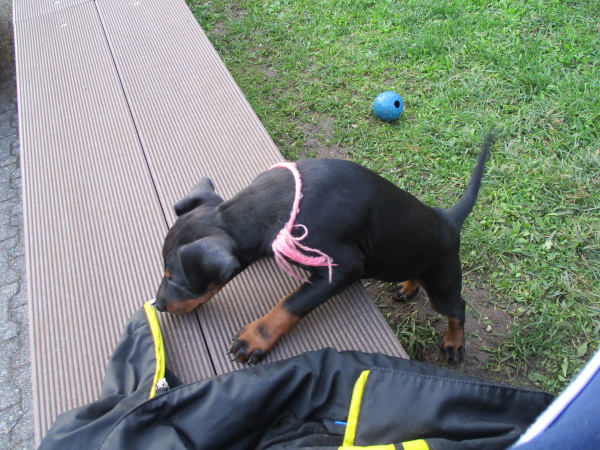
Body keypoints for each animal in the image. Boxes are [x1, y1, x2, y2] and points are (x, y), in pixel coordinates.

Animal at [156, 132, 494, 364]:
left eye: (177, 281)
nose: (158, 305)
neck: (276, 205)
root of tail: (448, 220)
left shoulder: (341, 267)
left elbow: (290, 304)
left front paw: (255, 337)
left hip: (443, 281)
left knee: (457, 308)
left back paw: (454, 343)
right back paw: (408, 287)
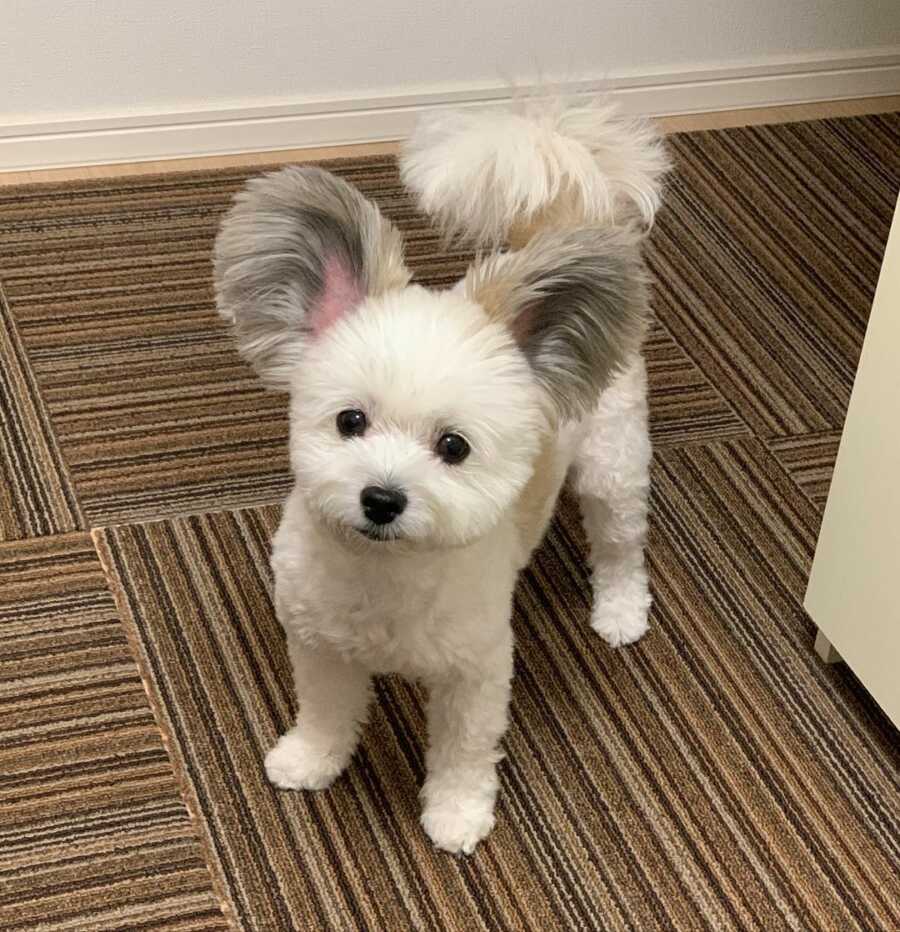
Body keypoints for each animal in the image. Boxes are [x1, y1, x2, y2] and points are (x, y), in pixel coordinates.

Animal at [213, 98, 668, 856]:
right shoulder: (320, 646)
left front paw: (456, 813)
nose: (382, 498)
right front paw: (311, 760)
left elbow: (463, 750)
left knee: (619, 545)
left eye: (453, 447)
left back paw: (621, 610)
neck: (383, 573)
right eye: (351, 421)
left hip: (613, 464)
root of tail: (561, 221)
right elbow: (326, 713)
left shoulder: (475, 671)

—————

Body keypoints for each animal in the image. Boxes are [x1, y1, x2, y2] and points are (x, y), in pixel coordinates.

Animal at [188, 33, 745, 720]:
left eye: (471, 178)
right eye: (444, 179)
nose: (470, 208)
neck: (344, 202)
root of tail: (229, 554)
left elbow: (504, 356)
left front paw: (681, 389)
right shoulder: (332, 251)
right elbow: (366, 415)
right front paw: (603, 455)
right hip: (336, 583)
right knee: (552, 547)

—————

▶ _What you have to do_
Copy every line from the entries that contains the word "root".

▶ _Answer to the exercise_
root of tail: (448, 220)
root of tail: (561, 221)
root of tail: (229, 554)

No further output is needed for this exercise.